“Well, it did come in handy, for a fact, Perk, and we mustn’t grieve over using it. Just try to imagine one of us did get struck by the fangs of a rattler, and the stuff saved a human life—in this case maybe two. Cheer up—plenty more where that came from, if only you’ve got the coin.”
“Right yeou are, brother,” Perk thereupon hastened to say, as he adjusted his pack to conform with the angles of his body. “On’y I got to be doubly keerful from neow on bout runnin’ smack up again a pizenous viper, since it’d be jest too bad to get struck, an’ no cure handy.”
When Perk had anything bothering him he was in the habit of keeping his “misery” constantly on tap; but then Jack was used to such little eccentricities on the part of his bosom chum—Perk’s good qualities more than compensated for his poor ones, a fact which those who knew him realized.
They started on, following the devious windings of the former watercourse, where ages back there must have been terrible floods rush down toward the lowland, after every cloudburst at the top of the mountains. Many years must have passed since those happenings ceased, for the trees and heavy undergrowth rooted in cracks of the mighty rocks told this story of change.
“I sure do hope we doant run into any other kind o’ wild critter, while makin’ this grand sneak,” Perk was telling himself, as he kept close behind his leader, picking his steps as daintily as any high born lady—since that was his method of keeping watch for suspicious moving objects on the ground, such as might turn out to be reptiles waiting to puncture his ankles. “If I was totin’ my Winchester along, an’ met up with a snarlin’ mounting lion, I’d think it a bit o’ luck; but when yeour hands are tied, so yeou dassent shoot a gun, things look kinder different, that’s right, an’ not so good.”
Whenever Jack paused for a brief stop, and stared back, Perk dutifully copied his action, trying to impress certain local features of the landscape upon his memory.

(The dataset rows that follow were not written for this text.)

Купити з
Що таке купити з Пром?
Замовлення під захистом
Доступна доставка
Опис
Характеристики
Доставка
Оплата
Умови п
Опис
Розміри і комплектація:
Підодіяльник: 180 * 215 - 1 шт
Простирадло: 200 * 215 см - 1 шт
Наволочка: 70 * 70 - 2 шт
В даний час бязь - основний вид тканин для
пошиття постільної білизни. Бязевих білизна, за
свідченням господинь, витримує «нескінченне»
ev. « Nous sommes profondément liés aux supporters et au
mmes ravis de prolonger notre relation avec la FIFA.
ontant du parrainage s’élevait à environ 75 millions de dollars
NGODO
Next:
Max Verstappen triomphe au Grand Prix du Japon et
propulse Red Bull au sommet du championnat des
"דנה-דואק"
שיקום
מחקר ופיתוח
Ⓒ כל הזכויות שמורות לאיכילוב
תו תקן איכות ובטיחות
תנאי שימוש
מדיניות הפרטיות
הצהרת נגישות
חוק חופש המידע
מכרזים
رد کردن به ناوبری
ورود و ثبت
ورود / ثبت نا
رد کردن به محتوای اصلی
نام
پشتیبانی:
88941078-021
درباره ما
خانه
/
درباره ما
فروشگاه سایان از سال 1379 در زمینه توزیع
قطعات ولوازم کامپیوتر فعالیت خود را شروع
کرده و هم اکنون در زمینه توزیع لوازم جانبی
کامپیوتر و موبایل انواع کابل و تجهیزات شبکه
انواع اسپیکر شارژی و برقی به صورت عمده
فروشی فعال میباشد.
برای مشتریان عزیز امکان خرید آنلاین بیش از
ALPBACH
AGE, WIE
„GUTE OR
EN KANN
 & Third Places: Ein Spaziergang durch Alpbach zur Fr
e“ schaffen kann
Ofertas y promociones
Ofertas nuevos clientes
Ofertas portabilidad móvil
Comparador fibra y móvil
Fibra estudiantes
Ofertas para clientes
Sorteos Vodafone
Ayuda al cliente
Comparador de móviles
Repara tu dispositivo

They had by this time come a considerable distance away from the spot where the airship had been abandoned, partly screened by the overhanging branches of several trees, and also a partial blanket of evergreens, small ones they had been able to tear up, and use with rare judgment.

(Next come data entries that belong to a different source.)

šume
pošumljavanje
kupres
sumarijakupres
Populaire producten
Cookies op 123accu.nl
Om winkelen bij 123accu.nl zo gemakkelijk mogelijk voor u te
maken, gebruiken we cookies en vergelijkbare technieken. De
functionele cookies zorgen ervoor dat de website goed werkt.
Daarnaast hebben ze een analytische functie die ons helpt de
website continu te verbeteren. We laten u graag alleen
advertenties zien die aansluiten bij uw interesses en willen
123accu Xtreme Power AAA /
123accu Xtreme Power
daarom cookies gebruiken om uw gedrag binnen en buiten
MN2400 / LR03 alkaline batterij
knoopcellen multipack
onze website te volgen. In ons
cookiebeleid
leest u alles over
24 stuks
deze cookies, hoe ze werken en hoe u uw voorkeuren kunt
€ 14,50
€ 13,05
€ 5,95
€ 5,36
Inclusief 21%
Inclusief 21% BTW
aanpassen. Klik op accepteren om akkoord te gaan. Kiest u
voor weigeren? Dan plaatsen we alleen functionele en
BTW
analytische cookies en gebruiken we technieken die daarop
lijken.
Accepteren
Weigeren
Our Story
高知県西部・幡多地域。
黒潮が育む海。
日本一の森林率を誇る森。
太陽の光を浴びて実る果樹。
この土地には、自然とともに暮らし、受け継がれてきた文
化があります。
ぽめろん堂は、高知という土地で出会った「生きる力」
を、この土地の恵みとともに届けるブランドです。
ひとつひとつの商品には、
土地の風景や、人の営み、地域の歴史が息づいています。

Part of the time it was possible for them to raise their eyes and see the clear blue sky in places. Once Perk discovered a moving object pass before his vision, which he speedily made out to be a buzzard. A second followed close behind, and then numerous other of the carrion eaters, all swinging in the same direction after the manner of their clan.

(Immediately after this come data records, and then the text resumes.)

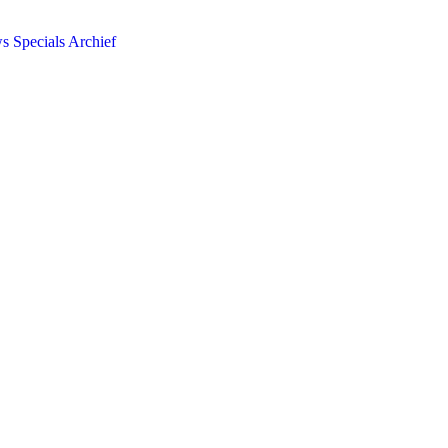
ws
Specials
Archief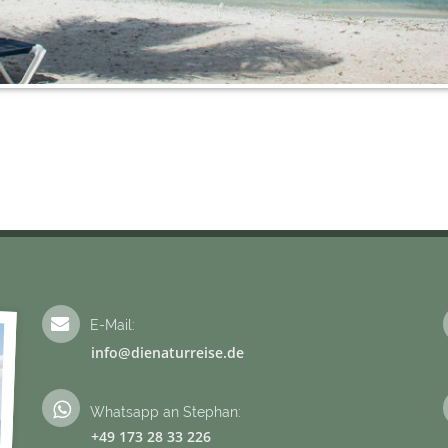
E-Mail:
info@dienaturreise.de
Whatsapp an Stephan:
+49 173 28 33 226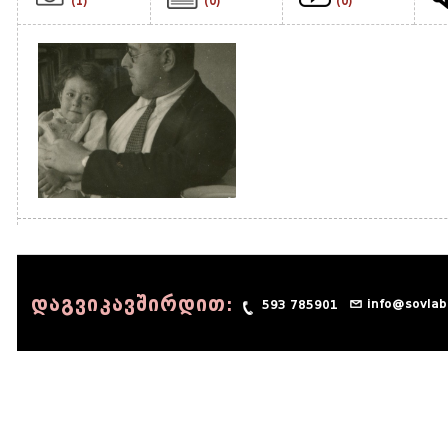
(1)
(0)
(0)
დაგვიკავშირდით:
info@sovlab
593 785901
© 1990 - 2014 Sov-Lab, All rights reserved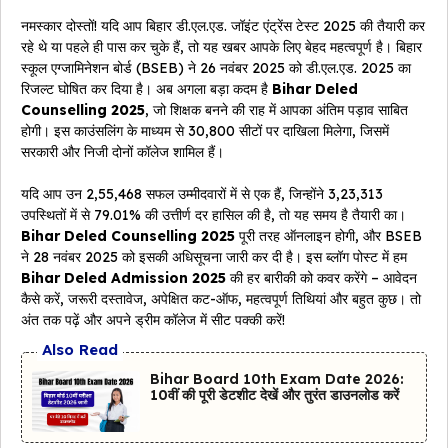
नमस्कार दोस्तों! यदि आप बिहार डी.एल.एड. जॉइंट एंट्रेंस टेस्ट 2025 की तैयारी कर
रहे थे या पहले ही पास कर चुके हैं, तो यह खबर आपके लिए बेहद महत्वपूर्ण है। बिहार
स्कूल एग्जामिनेशन बोर्ड (BSEB) ने 26 नवंबर 2025 को डी.एल.एड. 2025 का
रिजल्ट घोषित कर दिया है। अब अगला बड़ा कदम है
Bihar Deled
Counselling 2025
, जो शिक्षक बनने की राह में आपका अंतिम पड़ाव साबित
होगी। इस काउंसलिंग के माध्यम से 30,800 सीटों पर दाखिला मिलेगा, जिसमें
सरकारी और निजी दोनों कॉलेज शामिल हैं।
यदि आप उन 2,55,468 सफल उम्मीदवारों में से एक हैं, जिन्होंने 3,23,313
उपस्थितों में से 79.01% की उत्तीर्ण दर हासिल की है, तो यह समय है तैयारी का।
Bihar Deled Counselling 2025
पूरी तरह ऑनलाइन होगी, और BSEB
ने 28 नवंबर 2025 को इसकी अधिसूचना जारी कर दी है। इस ब्लॉग पोस्ट में हम
Bihar Deled Admission 2025
की हर बारीकी को कवर करेंगे – आवेदन
कैसे करें, जरूरी दस्तावेज, अपेक्षित कट-ऑफ, महत्वपूर्ण तिथियां और बहुत कुछ। तो
अंत तक पढ़ें और अपने ड्रीम कॉलेज में सीट पक्की करें!
Also Read
Bihar Board 10th Exam Date 2026:
10वीं की पूरी डेटशीट देखें और तुरंत डाउनलोड करें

As his eyes followed the circle of soaring birds Perk had an unpleasant thought strike in that gave him a chill around the region of his heart.
“Hot-diggetty-dig! I wonder neow could it be them gluttonus birds they been pickin’ the bones o’ thet poor Simeon what disappeared ’raound this section o’ kentry? Jack hinted like he kinder guessed the plug uglies had knocked him on the head, an’ tossed his body over some big precipice. Gee whiz! it shore does gimme a bad feelin’ to think thataways, ’specially since chances air we might be headin’ straight along that same road aourselves.”